Motorcyclists gain limited access to bus lanes in Brighton and Hove


After a great campaign by Brighton MAG,  Brighton & Hove City Council has given the go-ahead to a limited trial allowing access – for powered two-wheeled vehicles (PTWs) – to two and a half miles of Brighton and Hove bus lanes (notably a stretch of the A23 from Carden Avenue to Preston Drove, Brighton, and a section of the A259 coastal road).

MAG welcomes this news, in so much as it is clear that the study Brighton & Hove Council undertook came up with the same conclusions as found elsewhere in other UK and major European cities; in particular Stockholm & Barcelona.
To be precise, allowing PTWs into the bus lanes improves safety for the riders. As well as encouraging more people on to motorcycles and scooters, this will:

  • Address congestion by improving traffic flow and improve sustainable transport use
  • Enhance accessibility to the City centre
  • Improve air quality while lowering carbon emissions
  • Promote value for money
  • Make better use of the infrastructure and contribute to Brighton and Hove’s sustainable transport strategy.

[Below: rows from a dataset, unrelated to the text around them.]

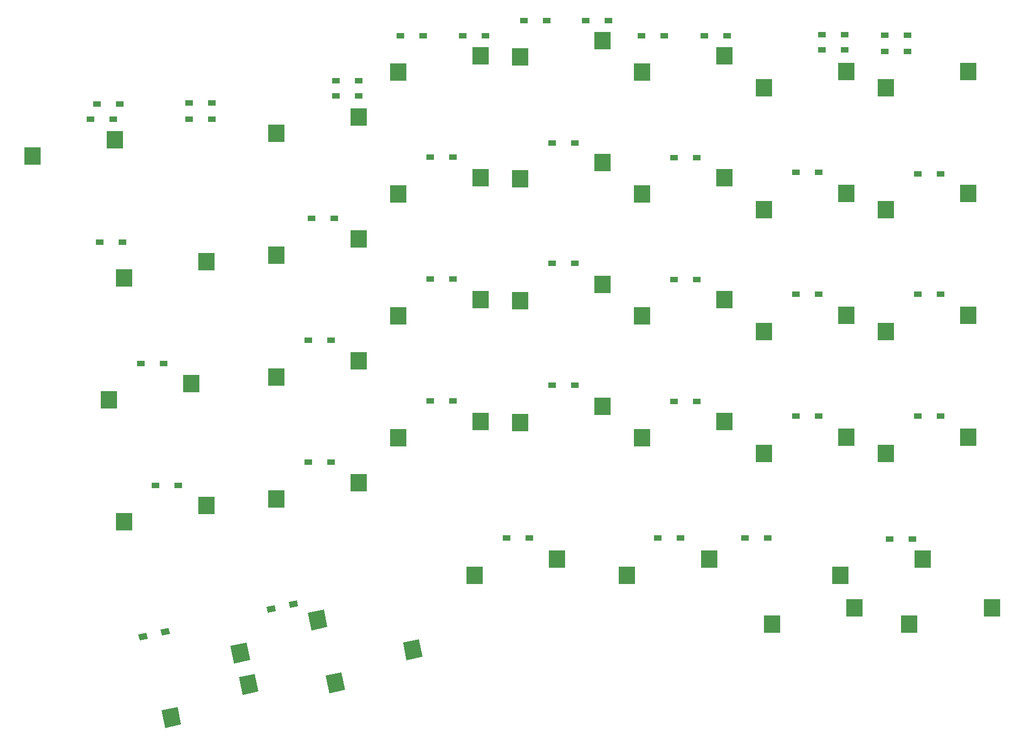
<source format=gbp>
G04 #@! TF.GenerationSoftware,KiCad,Pcbnew,(5.1.5-0-10_14)*
G04 #@! TF.CreationDate,2020-04-18T19:56:34+09:00*
G04 #@! TF.ProjectId,Colice,436f6c69-6365-42e6-9b69-6361645f7063,rev?*
G04 #@! TF.SameCoordinates,Original*
G04 #@! TF.FileFunction,Paste,Bot*
G04 #@! TF.FilePolarity,Positive*
%FSLAX46Y46*%
G04 Gerber Fmt 4.6, Leading zero omitted, Abs format (unit mm)*
G04 Created by KiCad (PCBNEW (5.1.5-0-10_14)) date 2020-04-18 19:56:34*
%MOMM*%
%LPD*%
G04 APERTURE LIST*
%ADD10R,1.300000X0.950000*%
%ADD11C,0.100000*%
%ADD12R,2.550000X2.800000*%
G04 APERTURE END LIST*
D10*
X165097000Y-51117500D03*
X161547000Y-51117500D03*
X171326000Y-51181000D03*
X174876000Y-51181000D03*
X48644000Y-83566000D03*
X52194000Y-83566000D03*
D11*
G36*
X69660324Y-149375651D02*
G01*
X69078171Y-146636838D01*
X71572448Y-146106663D01*
X72154601Y-148845476D01*
X69660324Y-149375651D01*
G37*
G36*
X81750331Y-144209096D02*
G01*
X81168178Y-141470283D01*
X83662455Y-140940108D01*
X84244608Y-143678921D01*
X81750331Y-144209096D01*
G37*
D10*
X95634000Y-51308000D03*
X99184000Y-51308000D03*
X85601000Y-60706000D03*
X89151000Y-60706000D03*
D12*
X38158750Y-70088125D03*
X51058750Y-67548125D03*
D10*
X48231250Y-61912500D03*
X51781250Y-61912500D03*
X47247000Y-64341375D03*
X50797000Y-64341375D03*
X66164000Y-61801375D03*
X62614000Y-61801375D03*
X62614000Y-64341375D03*
X66164000Y-64341375D03*
X55121000Y-102504875D03*
X58671000Y-102504875D03*
X57407000Y-121554875D03*
X60957000Y-121554875D03*
D11*
G36*
X74917350Y-141430806D02*
G01*
X74719834Y-140501565D01*
X75991426Y-140231280D01*
X76188942Y-141160521D01*
X74917350Y-141430806D01*
G37*
G36*
X78389774Y-140692720D02*
G01*
X78192258Y-139763479D01*
X79463850Y-139493194D01*
X79661366Y-140422435D01*
X78389774Y-140692720D01*
G37*
D10*
X89151000Y-58293000D03*
X85601000Y-58293000D03*
X81791000Y-79819500D03*
X85341000Y-79819500D03*
X81283000Y-98869500D03*
X84833000Y-98869500D03*
X81283000Y-117919500D03*
X84833000Y-117919500D03*
X105413000Y-51308000D03*
X108963000Y-51308000D03*
X100333000Y-70262750D03*
X103883000Y-70262750D03*
X100333000Y-89312750D03*
X103883000Y-89312750D03*
X100333000Y-108362750D03*
X103883000Y-108362750D03*
X112271000Y-129794000D03*
X115821000Y-129794000D03*
X118488000Y-48895000D03*
X114938000Y-48895000D03*
X124590000Y-48895000D03*
X128140000Y-48895000D03*
X119383000Y-68072000D03*
X122933000Y-68072000D03*
X119383000Y-86868000D03*
X122933000Y-86868000D03*
X119383000Y-105918000D03*
X122933000Y-105918000D03*
X135893000Y-129794000D03*
X139443000Y-129794000D03*
X133353000Y-51308000D03*
X136903000Y-51308000D03*
X143132000Y-51308000D03*
X146682000Y-51308000D03*
X138433000Y-70358000D03*
X141983000Y-70358000D03*
X138433000Y-89408000D03*
X141983000Y-89408000D03*
X138433000Y-108458000D03*
X141983000Y-108458000D03*
X149482000Y-129794000D03*
X153032000Y-129794000D03*
X161547000Y-53467000D03*
X165097000Y-53467000D03*
X157483000Y-72644000D03*
X161033000Y-72644000D03*
X157483000Y-91694000D03*
X161033000Y-91694000D03*
X157483000Y-110744000D03*
X161033000Y-110744000D03*
X171326000Y-53721000D03*
X174876000Y-53721000D03*
X176533000Y-72898000D03*
X180083000Y-72898000D03*
X176533000Y-91694000D03*
X180083000Y-91694000D03*
X176533000Y-110744000D03*
X180083000Y-110744000D03*
X172088000Y-129921000D03*
X175638000Y-129921000D03*
D12*
X52446250Y-89138125D03*
X65346250Y-86598125D03*
X50065000Y-108188125D03*
X62965000Y-105648125D03*
X52446250Y-127238125D03*
X65346250Y-124698125D03*
X76258750Y-104616250D03*
X89158750Y-102076250D03*
X76258750Y-123666250D03*
X89158750Y-121126250D03*
D11*
G36*
X98520692Y-145611127D02*
G01*
X99102845Y-148349940D01*
X96608568Y-148880115D01*
X96026415Y-146141302D01*
X98520692Y-145611127D01*
G37*
G36*
X86430685Y-150777682D02*
G01*
X87012838Y-153516495D01*
X84518561Y-154046670D01*
X83936408Y-151307857D01*
X86430685Y-150777682D01*
G37*
D12*
X108208750Y-54451250D03*
X95308750Y-56991250D03*
X108208750Y-73501250D03*
X95308750Y-76041250D03*
X108208750Y-92551250D03*
X95308750Y-95091250D03*
X108208750Y-111601250D03*
X95308750Y-114141250D03*
X120115000Y-133032500D03*
X107215000Y-135572500D03*
X127258750Y-52070000D03*
X114358750Y-54610000D03*
X127258750Y-71120000D03*
X114358750Y-73660000D03*
X127258750Y-90170000D03*
X114358750Y-92710000D03*
X127258750Y-109220000D03*
X114358750Y-111760000D03*
X143927500Y-133032500D03*
X131027500Y-135572500D03*
X133408750Y-56991250D03*
X146308750Y-54451250D03*
X133408750Y-76041250D03*
X146308750Y-73501250D03*
X133408750Y-95091250D03*
X146308750Y-92551250D03*
X133408750Y-114141250D03*
X146308750Y-111601250D03*
X152458750Y-59372500D03*
X165358750Y-56832500D03*
X152458750Y-78422500D03*
X165358750Y-75882500D03*
X152458750Y-97472500D03*
X165358750Y-94932500D03*
X152458750Y-116522500D03*
X165358750Y-113982500D03*
X164365000Y-135572500D03*
X177265000Y-133032500D03*
X171508750Y-59372500D03*
X184408750Y-56832500D03*
X171508750Y-78422500D03*
X184408750Y-75882500D03*
X171508750Y-97472500D03*
X184408750Y-94932500D03*
X171508750Y-116522500D03*
X184408750Y-113982500D03*
D11*
G36*
X54876750Y-145748806D02*
G01*
X54679234Y-144819565D01*
X55950826Y-144549280D01*
X56148342Y-145478521D01*
X54876750Y-145748806D01*
G37*
G36*
X58349174Y-145010720D02*
G01*
X58151658Y-144081479D01*
X59423250Y-143811194D01*
X59620766Y-144740435D01*
X58349174Y-145010720D01*
G37*
G36*
X72891406Y-151019798D02*
G01*
X73473559Y-153758611D01*
X70979282Y-154288786D01*
X70397129Y-151549973D01*
X72891406Y-151019798D01*
G37*
G36*
X60801399Y-156186353D02*
G01*
X61383552Y-158925166D01*
X58889275Y-159455341D01*
X58307122Y-156716528D01*
X60801399Y-156186353D01*
G37*
D12*
X89158750Y-63976250D03*
X76258750Y-66516250D03*
X76258750Y-85566250D03*
X89158750Y-83026250D03*
X153728750Y-143192500D03*
X166628750Y-140652500D03*
X188060000Y-140652500D03*
X175160000Y-143192500D03*
M02*

</source>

Motorcycles and Scooters have been allowed access to bus lanes in Bristol for the past 17 years and in Reading for the past 14. Both of these locations are a similar size to Brighton and the schemes have proven to be a great success. Also, Birmingham, Bath, Hull, Plymouth, Peterborough, Colchester, Swindon, Derby, Central London (TfL Red Routes) and Bedford, to name a few, have granted motorcycle access to bus lanes, as well as embraced motorcycling into their transport policies to help reduce travel time, congestion and to meet their emissions targets.
In all of these locations, despite suggestions to the contrary, it has been demonstrated that there has been no detrimental effect to pedestrians or local bus services.

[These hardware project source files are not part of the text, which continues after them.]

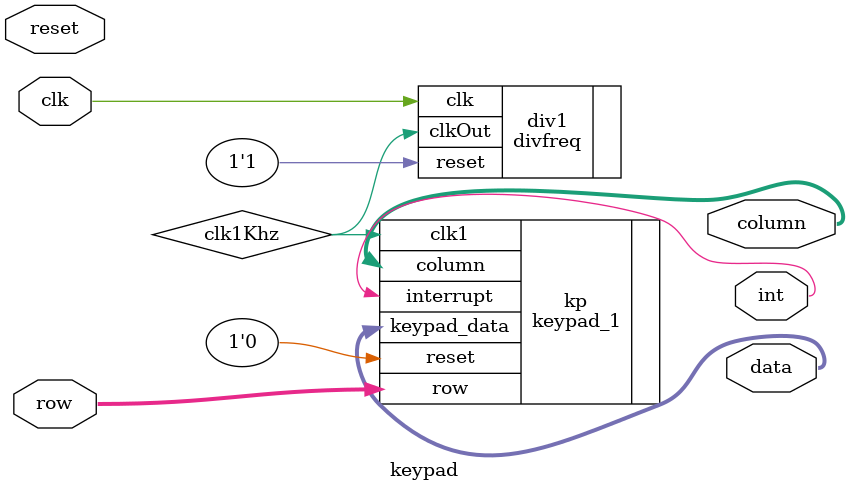
<source format=v>

module keypad(clk, reset, data, int, column, row);

input wire clk;
input wire reset;
input [3:0] row;

output wire [3:0] data;
output wire int;
output wire [3:0] column;

wire clk1Khz;

divfreq div1 (.clkOut(clk1Khz), .clk(clk), .reset(1'b1));
 
keypad_1 kp (.clk1(clk1Khz), .reset(1'b0), .keypad_data(data), .interrupt(int), .column(column), .row(row));

endmodule

</source>
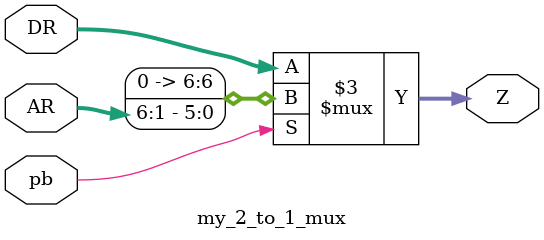
<source format=v>
`timescale 1ns / 1ps


module my_2_to_1_mux(input [6:1]AR, input [6:0]DR, input pb, output [6:0]Z);


//assign AR[0] = 0;
assign Z = (pb == 1) ? AR : DR;

endmodule

</source>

Brighton MAG is pleased that Roger French, MD of Brighton & Hove Bus & Coach Company (on both BBC Radio Sussex and in a letter to MAG’s South East Rep, John Mitchell), has publicly supported this initiative (with one caveat – North Street in Brighton, which is already very congested with bus traffic), which reinforces the evidence that this scheme is not detrimental to local bus services.

Despite all of the positive attributes of this decision, the limited extent of the trial seems to be at odds with the Council’s own Draft Road Safety Strategy 2010-2020, in which PTWs are named as a priority vulnerable group. Brighton MAG asks why there should not be a full roll-out across the city, given that the evidence in this country, and abroad, is that allowing 2-wheelers into bus lanes reduces accidents and injury?

As such, Brighton MAG is keen to continue dialogue with the Council, to understand the reasons for their decision. However, until the Council can release the study & the corresponding data to us to review, we are unable to draw our own conclusions.